Kidney, Liver or Heart Disease
Sometimes swelling can indicate a problem such as kidney, liver or heart disease. Ankles that swell in the evening could be a sign of retaining water and salt because of right-sided heart failure. Kidney disease can also cause ankle and foot swelling. Fluid can accumulate in the body when the kidneys are not working correctly. Albumin is a protein that the liver makes that prevents blood from spilling out of blood vessels and into the surrounding tissues. Liver illness can change how much albumin the liver produces. A lack of albumin production may cause fluid leakage. Fluid can build up in the chest and belly as well as the ankles and feet, where it tends to collect more due to gravity. If your swelling is accompanied by other symptoms, including weight gain, loss of appetite and fatigue see your doctor right away.
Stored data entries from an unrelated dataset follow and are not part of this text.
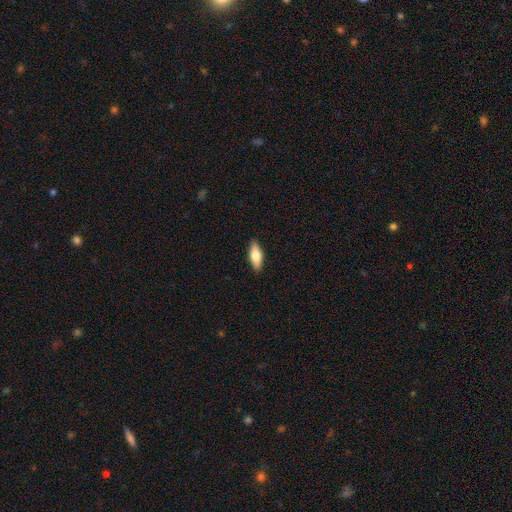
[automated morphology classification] A smooth galaxy with no disk features (68%) that is in between round and cigar-shaped (70%). Merging: none (89%).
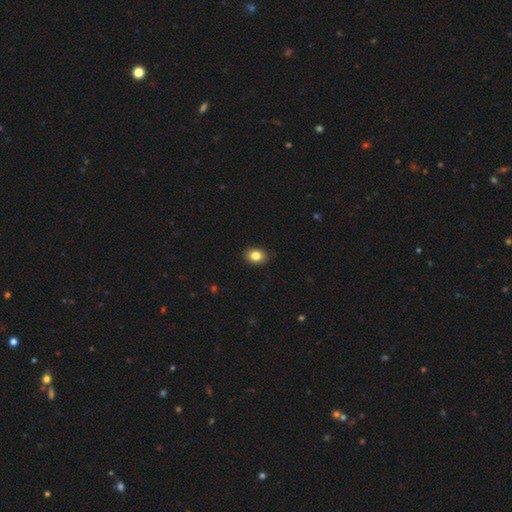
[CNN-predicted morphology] smooth_or_featured: smooth (p=0.84) [alt: star or artifact p=0.09]
how_rounded: in between (p=0.69) [alt: round p=0.30]
merging: none (p=0.88) [alt: minor disturbance p=0.09]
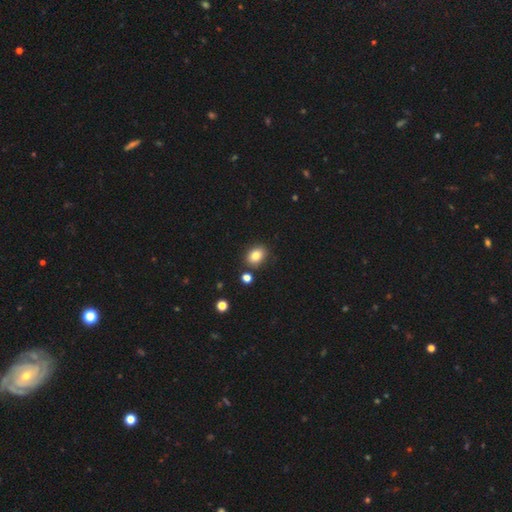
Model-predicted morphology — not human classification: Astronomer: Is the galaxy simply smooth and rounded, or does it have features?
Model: smooth — 82%.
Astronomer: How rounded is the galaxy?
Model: in between — 65%.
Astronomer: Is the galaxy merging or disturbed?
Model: none — 83%.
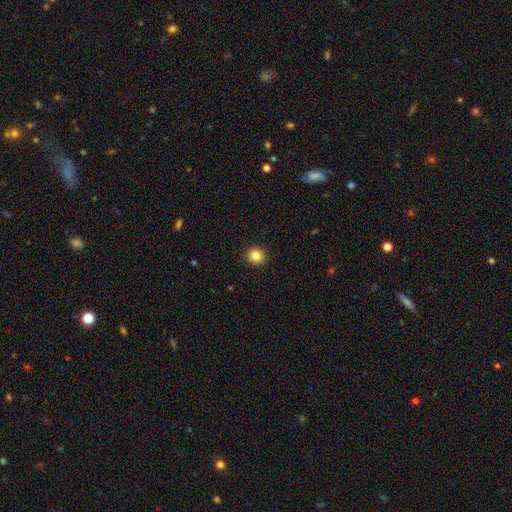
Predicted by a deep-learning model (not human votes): Overall: smooth (84%). How rounded: round (90%). Merging: none (92%).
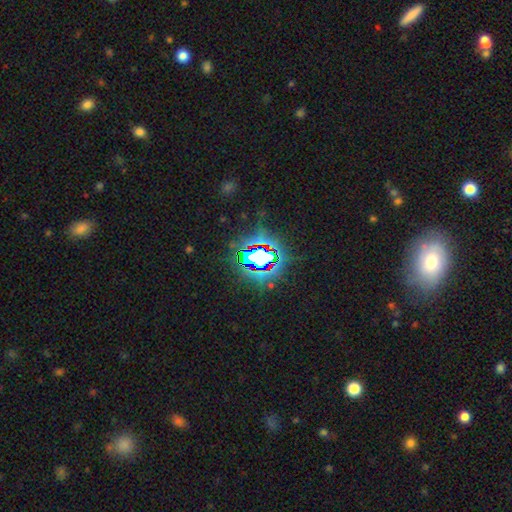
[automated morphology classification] The model was most divided on "smooth or featured": star or artifact: 80%, smooth: 11%, featured or disk: 9%.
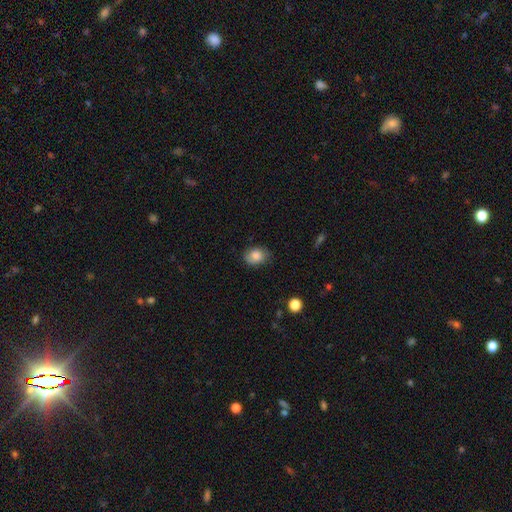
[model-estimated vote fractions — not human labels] A smooth galaxy with no disk features (81%) that is in between round and cigar-shaped (61%). Merging: none (75%).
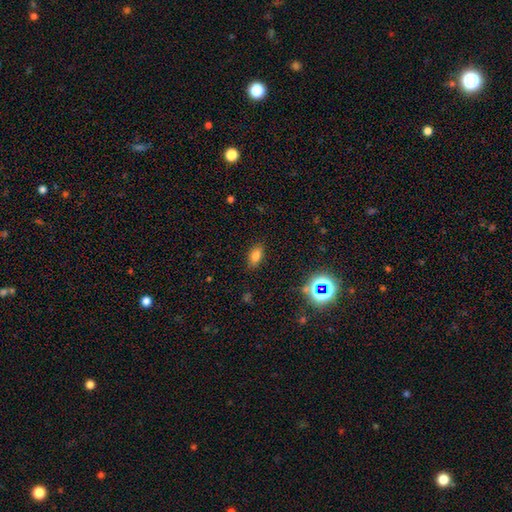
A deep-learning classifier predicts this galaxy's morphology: Smooth or featured? Predicted: smooth (p=0.78). How rounded? Predicted: in between (p=0.88). Merging? Predicted: none (p=0.86).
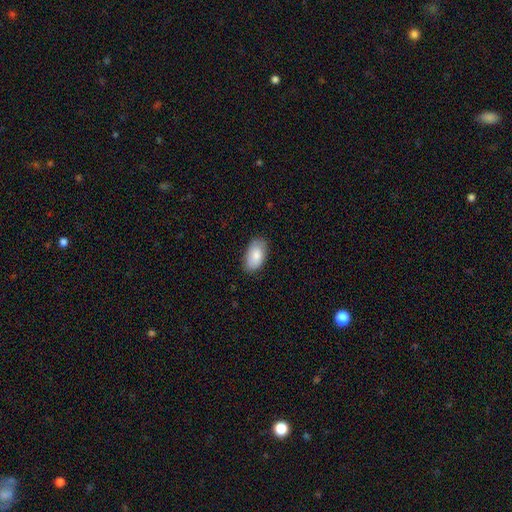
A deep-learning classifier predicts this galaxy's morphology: Smooth or featured? Predicted: smooth (p=0.85). How rounded? Predicted: in between (p=0.95). Merging? Predicted: none (p=0.80).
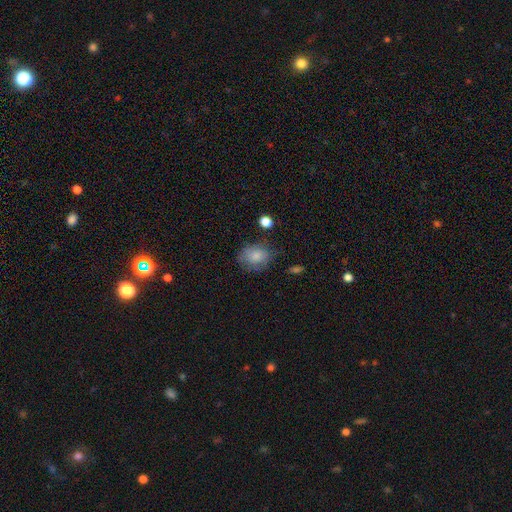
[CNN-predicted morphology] A smooth galaxy with no disk features (80%) that is in between round and cigar-shaped (52%).

Vote fractions:
- Smooth or featured? smooth: 80% / featured or disk: 12% / star or artifact: 8%
- How rounded? in between: 52% / round: 47% / cigar-shaped: 1%
- Merging? none: 64% / minor disturbance: 24% / major disturbance: 9% / merger: 3%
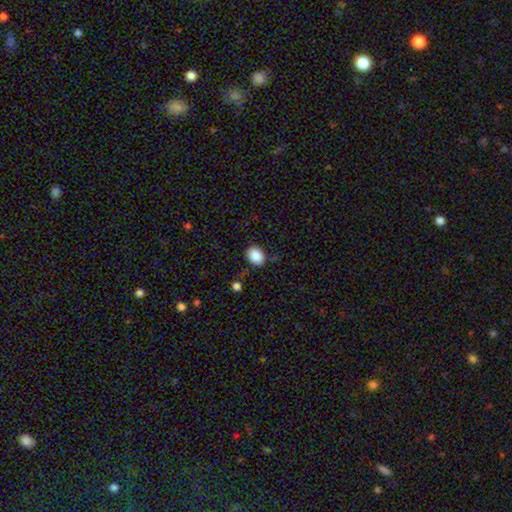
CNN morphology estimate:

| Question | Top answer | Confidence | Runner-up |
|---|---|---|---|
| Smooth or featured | smooth | 88% | star or artifact (8%) |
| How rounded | in between | 63% | round (36%) |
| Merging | none | 78% | minor disturbance (15%) |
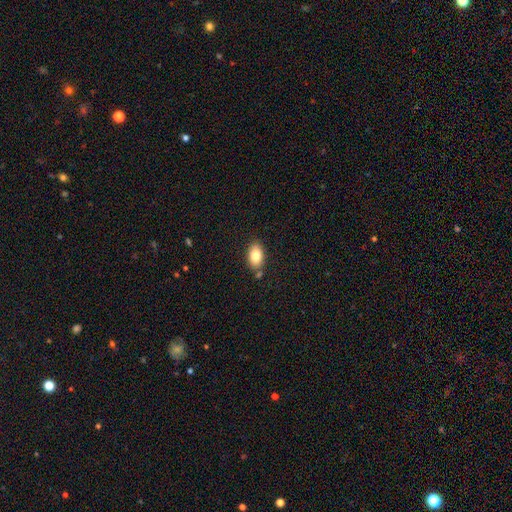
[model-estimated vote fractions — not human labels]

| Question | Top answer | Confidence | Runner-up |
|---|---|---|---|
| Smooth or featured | smooth | 80% | featured or disk (12%) |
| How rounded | in between | 89% | round (9%) |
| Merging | none | 81% | minor disturbance (12%) |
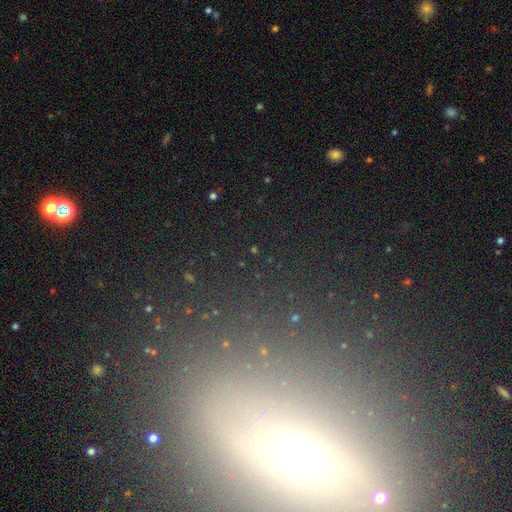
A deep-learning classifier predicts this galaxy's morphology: A star or artifact, not a galaxy (46%).

Vote fractions:
- Smooth or featured? star or artifact: 46% / smooth: 30% / featured or disk: 25%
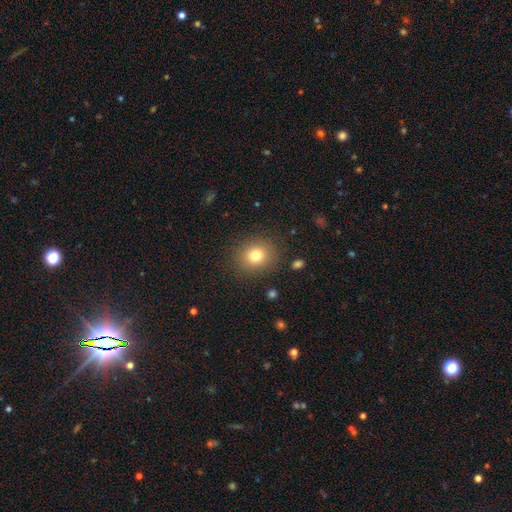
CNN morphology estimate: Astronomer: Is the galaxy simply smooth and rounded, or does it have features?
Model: smooth — 78%.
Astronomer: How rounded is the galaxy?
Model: round — 76%.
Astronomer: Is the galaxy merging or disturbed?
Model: none — 87%.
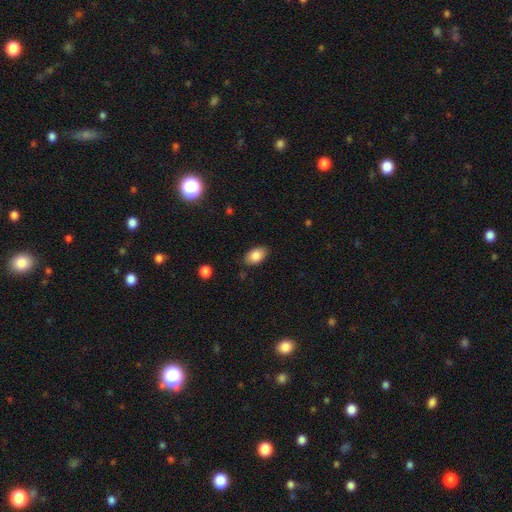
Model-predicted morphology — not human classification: type=smooth (85%); roundness=in between (92%); merging=none (84%).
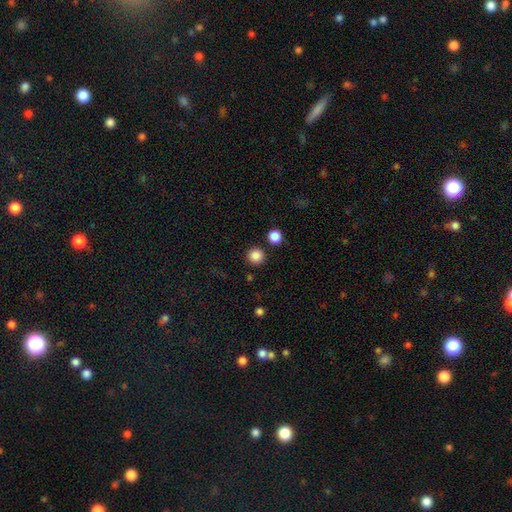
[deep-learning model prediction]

What is the Treatment for Swollen Ankles?
In many cases, you can treat a swollen ankle at home. Depending on the cause, home management will vary.
If your swelling is the result of fluid buildup, the following home tips might help relieve swelling:
- Take diuretics
- Wear compression stockings
- Practise the Legs-Up-the-Wall Pose
- Lie down with your legs and feet higher than your heart.
- Reduce your salt intake
Keep R.I.C.E (rest, ice, compression, elevation) in mind if you have swelling from an injury but consult with a doctor regarding how much activity your leg should get.
Swollen ankles are quite common and usually not a cause for concern. It normally gets cured on its own, however, if the swelling stays or accompanies other problems, then it is always advisable to seek medical help from an experienced orthopaedist. Timely care and help can ensure an appropriate diagnosis and treatment of your condition.
At the CK Birla Hospital, we ensure patients get holistic medical support which includes treatment in a compassionate environment. This patient-centric approach not only helps patients heal better but also ensures they are aware of the preventive measures as well. In case you need to consult an orthopaedist, reach out to us, or book a direct appointment with Dr. Debashish Chanda at the CK Birla Hospital.
When Should I Worry About My Swollen Ankles?
If one or both of your ankles are swollen and the condition worsens or does not get better after a few days of home treatment, consult a doctor.
Does Swollen Ankles Mean Heart Failure?
People with heart failure tend to retain fluid. Due to an accumulation of extra fluid, this manifests as swollen ankles and legs. You might notice that your shoes do not fit and socks appear tight or leave a prominent indent above the ankle.
Can Swollen Ankles Be Harmless?
Swollen ankles (also known as oedema) can be harmless, but might also signal a serious health condition or injury.